Thomas (Gareth Reeves) is a smug, sexist theatre director, frustrated after an unproductive day of auditions for the female lead in his adaptation of Leopold von Sacher-Masoch’s Venus in Furs, involving themes of gender balance and sadomasochism.
Just as Thomas is about to return home to his fiancee, into the rehearsal hall stumbles Vanda (Anna Houston); she’s windswept, loud and crass, and shows puppy-like enthusiasm. With reluctance on Thomas’ part, they run through the script; Thomas as Severin von Kusiemski and Vanda as Wanda von Dunajew (the former wanting to be dominated by the latter).
Thomas is irritated by Vanda’s comment that the play is basically “S and M porn,” and her apparent ignorance is carte blanche for Thomas to treat her with disdain, at one point pulling her across the stage to where he wants her to stand (you don’t have to be a feminist to hate this guy).
But to Thomas’ confusion, Vanda displays a perfect understanding of the role once in character, almost as if she’s “jumped from the pages.” When out of character, Vanda’s willingness to audition in her underwear suggests a naivety, and her flirty coquettishness is cause for laughs (depending on whether you find that sort of thing funny). Some critics have referred to Venus in Fur as ‘titillating’, although the sexual element is there to illustrate power rather than to arouse the audience.
Gradually, as Thomas and Wanda become more immersed in their respective characters, Thomas’ grip loosens and he struggles to assert himself as the dominant director.
It’s almost superfluous to point out the irony throughout, with occasional hints of acknowledgement of this from Reeves and Houston.
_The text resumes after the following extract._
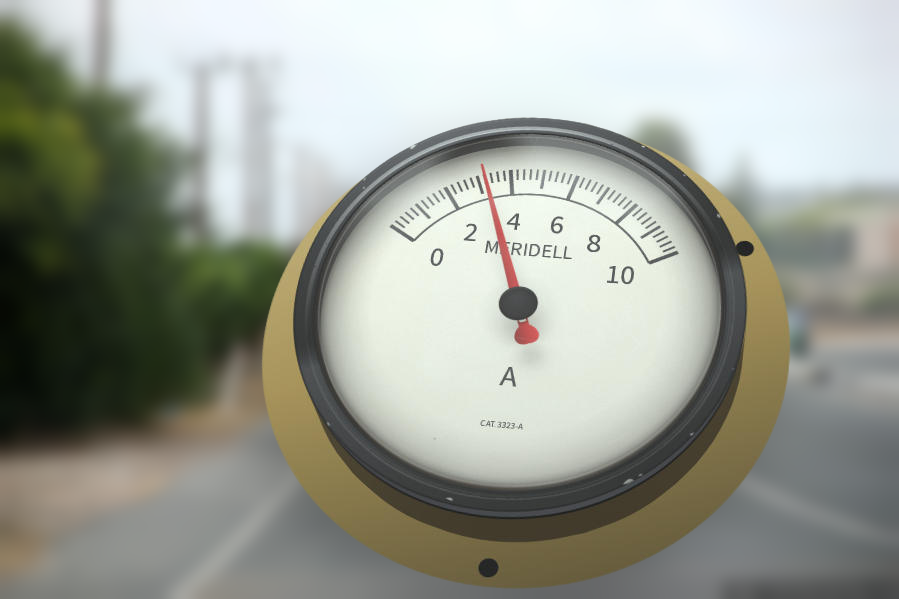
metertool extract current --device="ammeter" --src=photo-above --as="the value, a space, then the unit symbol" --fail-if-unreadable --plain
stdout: 3.2 A
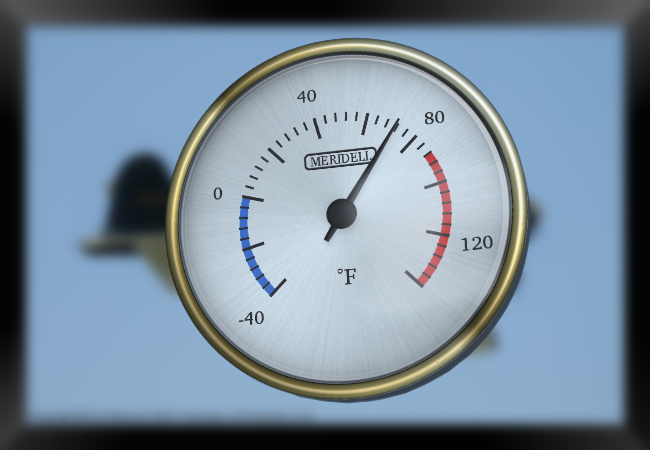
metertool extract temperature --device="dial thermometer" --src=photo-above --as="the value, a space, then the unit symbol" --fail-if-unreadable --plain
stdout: 72 °F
Both manage a seamless transition between characters, notable by the switch between American and English accents (of which they display an excellent command; much credit is due to dialect coach Paige Walker). Incidentally, Reeves does an uncanny impression of a young Richard E. Grant while playing Thomas as von Kusiemski.
But Anna Houston’s the star. She spins plates for 90 minutes; playing a role that effectively branches out into two characters, one of which is only subtly alluded to for the most part. Sounds vague? Experiencing it for yourself might answer a few questions…or more likely ask a heap more.
The ending leaves much unresolved, the last image before lights-down representing a satisfying shift of power between sadist and masochist, director and actor, and most crucially, male and female. It’s the unanswered questions that leave a play like this on the edge of your mind for days. Was Vanda just a figment of Thomas’ imagination after an exhausting day of auditions? Was his utter immersion in the story driving him steadily mad? Is it a portrayal of a dream turned nightmare as he found himself plunged into the manuscript’s pages?
Form your own conclusions. It’s Venus in Fur’s deeper layers that makes it complex and ultimately satisfying; not its sexually suggestive surface.